Credentials and privileges used on Linux/Unix-based computers
This Orion Platform topic applies only to the following products:
ACM — DPAIM — NAM — NOM — SAM
Agents installed on Linux/Unix-based computers can use three different credential sets to install and configure the agent. During this process, a service account is created to run the agent service.
You need sufficient privileges to be able to do the following to install and configure the agent:
- open an SSH connection remotely
- SFTP or SCP
- install software
- create a user
- create a group
Credentials are used to install and configure the agent and are not used at any other time. You may remove the credentials from the credential store once the agent is deployed.
Agent installations require a credential set that allows the user to open an SSH session from a remote computer.
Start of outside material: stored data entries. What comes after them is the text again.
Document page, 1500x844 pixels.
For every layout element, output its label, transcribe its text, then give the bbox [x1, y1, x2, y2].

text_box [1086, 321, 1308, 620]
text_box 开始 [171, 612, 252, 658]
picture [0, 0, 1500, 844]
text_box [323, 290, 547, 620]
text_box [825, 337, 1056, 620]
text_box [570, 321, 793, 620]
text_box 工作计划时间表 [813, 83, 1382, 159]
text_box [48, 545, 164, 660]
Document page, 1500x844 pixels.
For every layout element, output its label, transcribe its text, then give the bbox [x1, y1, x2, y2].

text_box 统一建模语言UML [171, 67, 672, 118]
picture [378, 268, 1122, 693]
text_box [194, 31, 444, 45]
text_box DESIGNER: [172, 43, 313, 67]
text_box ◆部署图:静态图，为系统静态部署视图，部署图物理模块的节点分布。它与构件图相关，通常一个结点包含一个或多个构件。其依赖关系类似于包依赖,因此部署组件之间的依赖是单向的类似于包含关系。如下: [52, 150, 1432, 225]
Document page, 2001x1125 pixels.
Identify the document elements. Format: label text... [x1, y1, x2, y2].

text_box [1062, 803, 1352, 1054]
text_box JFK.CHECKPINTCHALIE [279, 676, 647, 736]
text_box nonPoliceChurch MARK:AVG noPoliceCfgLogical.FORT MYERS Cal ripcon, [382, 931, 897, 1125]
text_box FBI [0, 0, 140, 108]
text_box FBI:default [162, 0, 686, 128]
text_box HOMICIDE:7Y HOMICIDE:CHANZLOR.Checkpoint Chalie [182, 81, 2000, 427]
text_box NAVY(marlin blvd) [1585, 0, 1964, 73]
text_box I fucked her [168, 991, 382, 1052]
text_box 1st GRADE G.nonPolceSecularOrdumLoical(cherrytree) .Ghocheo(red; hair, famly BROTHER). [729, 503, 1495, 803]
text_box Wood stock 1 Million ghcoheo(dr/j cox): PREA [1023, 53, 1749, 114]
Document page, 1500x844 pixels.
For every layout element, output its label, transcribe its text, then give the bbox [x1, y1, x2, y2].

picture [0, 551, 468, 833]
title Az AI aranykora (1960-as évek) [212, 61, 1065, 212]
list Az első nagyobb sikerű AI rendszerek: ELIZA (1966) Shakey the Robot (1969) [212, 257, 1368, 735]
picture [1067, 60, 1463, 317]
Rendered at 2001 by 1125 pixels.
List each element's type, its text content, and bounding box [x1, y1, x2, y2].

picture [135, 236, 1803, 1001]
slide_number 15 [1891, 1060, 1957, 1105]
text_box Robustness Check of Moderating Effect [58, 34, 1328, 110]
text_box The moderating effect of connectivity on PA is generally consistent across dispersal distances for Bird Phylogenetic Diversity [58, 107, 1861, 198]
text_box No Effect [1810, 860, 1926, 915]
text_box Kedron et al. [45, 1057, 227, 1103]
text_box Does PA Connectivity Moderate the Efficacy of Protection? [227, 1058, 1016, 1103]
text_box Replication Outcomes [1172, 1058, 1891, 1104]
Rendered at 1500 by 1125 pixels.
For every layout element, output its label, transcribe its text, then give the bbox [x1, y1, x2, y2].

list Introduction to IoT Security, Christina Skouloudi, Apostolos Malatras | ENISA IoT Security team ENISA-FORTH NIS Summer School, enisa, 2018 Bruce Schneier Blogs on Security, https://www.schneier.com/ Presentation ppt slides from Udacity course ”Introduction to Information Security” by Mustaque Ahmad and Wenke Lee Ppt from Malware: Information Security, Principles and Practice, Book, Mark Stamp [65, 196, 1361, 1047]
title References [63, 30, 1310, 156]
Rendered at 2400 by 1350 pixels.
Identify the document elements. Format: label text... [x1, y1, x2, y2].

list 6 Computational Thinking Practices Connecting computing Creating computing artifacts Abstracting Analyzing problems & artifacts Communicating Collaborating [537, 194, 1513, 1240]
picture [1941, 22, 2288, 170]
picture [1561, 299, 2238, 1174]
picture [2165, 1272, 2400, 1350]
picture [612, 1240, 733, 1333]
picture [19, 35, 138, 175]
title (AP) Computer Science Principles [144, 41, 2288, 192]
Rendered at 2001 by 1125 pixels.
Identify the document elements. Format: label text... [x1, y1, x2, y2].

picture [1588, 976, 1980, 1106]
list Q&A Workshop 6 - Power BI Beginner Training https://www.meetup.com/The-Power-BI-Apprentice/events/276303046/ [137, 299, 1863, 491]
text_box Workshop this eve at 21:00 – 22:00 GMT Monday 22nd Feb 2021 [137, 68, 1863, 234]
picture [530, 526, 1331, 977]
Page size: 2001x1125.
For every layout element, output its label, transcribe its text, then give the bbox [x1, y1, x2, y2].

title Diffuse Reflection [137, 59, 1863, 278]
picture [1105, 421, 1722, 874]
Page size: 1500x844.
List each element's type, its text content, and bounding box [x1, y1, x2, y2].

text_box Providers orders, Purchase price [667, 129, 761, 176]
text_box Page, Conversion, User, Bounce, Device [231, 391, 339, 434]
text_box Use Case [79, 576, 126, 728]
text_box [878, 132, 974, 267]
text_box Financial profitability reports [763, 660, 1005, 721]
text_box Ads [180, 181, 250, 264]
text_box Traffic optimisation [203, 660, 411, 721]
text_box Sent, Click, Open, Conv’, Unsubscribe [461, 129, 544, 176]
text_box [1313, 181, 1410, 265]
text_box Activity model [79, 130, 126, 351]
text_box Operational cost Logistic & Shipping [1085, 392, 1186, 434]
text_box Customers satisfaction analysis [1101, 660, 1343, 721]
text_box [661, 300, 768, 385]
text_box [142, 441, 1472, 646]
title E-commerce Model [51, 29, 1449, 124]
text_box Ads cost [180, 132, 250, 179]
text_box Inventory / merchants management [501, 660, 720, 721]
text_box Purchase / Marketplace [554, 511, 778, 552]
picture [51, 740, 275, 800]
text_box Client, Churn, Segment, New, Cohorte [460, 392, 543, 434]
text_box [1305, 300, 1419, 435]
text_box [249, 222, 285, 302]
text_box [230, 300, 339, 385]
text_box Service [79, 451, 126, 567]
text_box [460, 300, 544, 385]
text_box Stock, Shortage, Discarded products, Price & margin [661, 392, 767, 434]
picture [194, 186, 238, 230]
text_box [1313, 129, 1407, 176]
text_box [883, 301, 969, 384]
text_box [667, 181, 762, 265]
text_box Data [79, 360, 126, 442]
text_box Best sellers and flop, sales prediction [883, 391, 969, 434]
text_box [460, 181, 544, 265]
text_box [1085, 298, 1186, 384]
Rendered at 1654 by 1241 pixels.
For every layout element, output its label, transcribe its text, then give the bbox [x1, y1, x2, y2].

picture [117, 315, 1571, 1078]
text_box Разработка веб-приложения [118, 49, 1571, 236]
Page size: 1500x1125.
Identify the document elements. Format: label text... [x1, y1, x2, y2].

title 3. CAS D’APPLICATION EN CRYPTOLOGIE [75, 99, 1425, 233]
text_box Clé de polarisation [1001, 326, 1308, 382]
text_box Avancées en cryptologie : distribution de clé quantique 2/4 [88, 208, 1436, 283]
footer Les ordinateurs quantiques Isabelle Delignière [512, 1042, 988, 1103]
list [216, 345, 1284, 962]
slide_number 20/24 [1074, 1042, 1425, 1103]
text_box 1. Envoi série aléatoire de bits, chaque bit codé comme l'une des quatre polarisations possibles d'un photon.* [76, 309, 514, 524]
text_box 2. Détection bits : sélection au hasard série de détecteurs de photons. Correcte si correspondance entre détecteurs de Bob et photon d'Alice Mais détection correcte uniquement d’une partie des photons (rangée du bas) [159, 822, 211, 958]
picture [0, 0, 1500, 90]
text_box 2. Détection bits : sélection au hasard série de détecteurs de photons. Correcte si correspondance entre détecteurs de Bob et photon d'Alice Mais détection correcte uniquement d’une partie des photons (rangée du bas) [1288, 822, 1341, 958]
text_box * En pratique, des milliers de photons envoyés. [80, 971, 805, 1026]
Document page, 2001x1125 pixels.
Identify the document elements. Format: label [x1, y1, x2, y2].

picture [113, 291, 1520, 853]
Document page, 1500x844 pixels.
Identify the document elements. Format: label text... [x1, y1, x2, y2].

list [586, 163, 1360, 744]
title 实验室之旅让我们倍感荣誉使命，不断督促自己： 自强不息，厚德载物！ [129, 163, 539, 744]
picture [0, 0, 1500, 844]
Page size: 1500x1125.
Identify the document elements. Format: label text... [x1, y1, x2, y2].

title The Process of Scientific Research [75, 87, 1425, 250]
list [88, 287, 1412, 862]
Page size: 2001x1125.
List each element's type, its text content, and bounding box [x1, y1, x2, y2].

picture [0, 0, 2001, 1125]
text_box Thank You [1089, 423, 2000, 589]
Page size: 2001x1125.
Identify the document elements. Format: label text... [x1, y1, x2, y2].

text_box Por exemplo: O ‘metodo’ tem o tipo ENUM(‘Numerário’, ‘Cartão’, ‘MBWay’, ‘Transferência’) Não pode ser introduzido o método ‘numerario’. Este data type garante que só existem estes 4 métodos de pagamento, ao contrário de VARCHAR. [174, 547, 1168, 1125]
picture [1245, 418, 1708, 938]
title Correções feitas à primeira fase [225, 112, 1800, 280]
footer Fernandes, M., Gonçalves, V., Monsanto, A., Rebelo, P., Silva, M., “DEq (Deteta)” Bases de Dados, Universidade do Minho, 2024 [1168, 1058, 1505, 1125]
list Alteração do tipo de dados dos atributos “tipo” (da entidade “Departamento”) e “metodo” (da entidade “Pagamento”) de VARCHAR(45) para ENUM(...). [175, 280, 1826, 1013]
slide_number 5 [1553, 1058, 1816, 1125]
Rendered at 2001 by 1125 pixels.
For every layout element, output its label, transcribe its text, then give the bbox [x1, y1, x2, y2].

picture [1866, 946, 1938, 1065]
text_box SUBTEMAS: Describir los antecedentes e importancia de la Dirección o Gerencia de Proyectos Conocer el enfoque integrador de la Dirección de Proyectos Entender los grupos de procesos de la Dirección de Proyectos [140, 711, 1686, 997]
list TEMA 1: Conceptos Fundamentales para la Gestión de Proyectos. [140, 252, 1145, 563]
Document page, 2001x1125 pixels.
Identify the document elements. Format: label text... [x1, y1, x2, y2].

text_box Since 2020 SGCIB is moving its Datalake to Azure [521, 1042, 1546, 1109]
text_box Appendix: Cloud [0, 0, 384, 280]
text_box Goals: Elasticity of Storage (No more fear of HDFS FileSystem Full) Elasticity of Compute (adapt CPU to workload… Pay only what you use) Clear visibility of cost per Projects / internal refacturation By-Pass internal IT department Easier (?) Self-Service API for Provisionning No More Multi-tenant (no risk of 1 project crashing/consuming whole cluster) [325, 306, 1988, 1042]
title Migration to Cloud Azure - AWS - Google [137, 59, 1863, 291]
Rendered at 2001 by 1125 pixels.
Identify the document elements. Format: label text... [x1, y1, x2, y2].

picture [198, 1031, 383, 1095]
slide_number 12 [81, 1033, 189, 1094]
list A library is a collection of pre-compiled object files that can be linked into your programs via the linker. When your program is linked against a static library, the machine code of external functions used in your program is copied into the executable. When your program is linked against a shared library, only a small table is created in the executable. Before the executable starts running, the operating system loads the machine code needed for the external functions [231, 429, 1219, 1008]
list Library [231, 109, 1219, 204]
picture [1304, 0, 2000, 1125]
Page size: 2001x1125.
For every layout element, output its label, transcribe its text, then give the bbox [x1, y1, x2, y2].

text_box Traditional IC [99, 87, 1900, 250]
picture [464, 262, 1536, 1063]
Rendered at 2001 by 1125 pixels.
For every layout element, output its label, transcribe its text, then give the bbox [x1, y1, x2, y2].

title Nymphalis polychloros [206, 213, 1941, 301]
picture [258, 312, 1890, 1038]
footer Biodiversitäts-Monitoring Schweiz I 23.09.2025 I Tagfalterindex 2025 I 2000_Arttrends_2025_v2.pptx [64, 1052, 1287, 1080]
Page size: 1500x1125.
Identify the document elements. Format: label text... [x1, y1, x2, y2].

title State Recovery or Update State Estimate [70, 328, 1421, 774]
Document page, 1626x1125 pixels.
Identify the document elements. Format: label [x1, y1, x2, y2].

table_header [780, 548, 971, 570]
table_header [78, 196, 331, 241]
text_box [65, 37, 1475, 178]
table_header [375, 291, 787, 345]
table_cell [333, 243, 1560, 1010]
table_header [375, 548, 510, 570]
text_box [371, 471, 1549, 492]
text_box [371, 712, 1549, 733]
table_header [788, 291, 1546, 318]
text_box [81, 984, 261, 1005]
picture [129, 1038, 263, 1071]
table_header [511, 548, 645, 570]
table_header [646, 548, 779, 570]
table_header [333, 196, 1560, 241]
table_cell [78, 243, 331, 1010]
This can be provided as either a user name and password or as a certificate.
Verify the credentials by opening an SSH connection to the remote computer.
For Linux/Unix-based computers, you may need to include another set of credentials to use
sudo for package installation. You can add these credentials selecting the Include Credentials with Elevated Privileges.
You can use any certificate-based credential that is supported by SSH. Upload a private key file or paste the private key in PEM format.
Credentials with elevated privileges
To install the package, you need credentials with administrator or root-level privileges. Depending on your network security policies, some Linux/Unix-based computers do not allow user accounts to connect remotely and install software. If this applies to the computer you want to monitor, you can select Include Credentials with Elevated Privileges and enter credentials that have the correct privileges. Most Linux/Unix distributions require the user's password when using
sudo. Other distributions, such as SUSE, may require the root password. Depending on your Linux/Unix distribution, enter the required credential for the Include Credentials with Elevated Privileges to install the package.
When this is selected, we connect to the Linux/Unix-based computer using the provided SSH credentials and then switch users to the account with elevated privileges to install and configure the agent.
Select Include SNMP Credentials to collect SNMP data to use in Hardware Health, Asset Inventory, and SNMP component monitor information. This is required if SNMP v3 is installed. The agent software detects if you have SNMP installed on the computer and attempts to use your established SNMP credentials. No data is collected if the agent does not have the correct SNMP credentials.
Hardware Health and Asset Inventory are not supported on AIX devices.
Service account privileges
When the agent software is installed, we create a service account (
SWIAgent), and add it to its own group.
This account does not have remote access privileges and cannot be used to log in to the computer.
The service account is used to run the
swiagentd service. When updating the agent, a second service runs (
swiagentd.update) for the duration of the update.
The service account and group are removed when the agent is deleted from the node.
For SAM users, if you do not enter credentials or select Inherit from node, the monitor executes the script under the agent credentials (SWIAgent). These credentials may not have the elevated permissions required for executing scripts.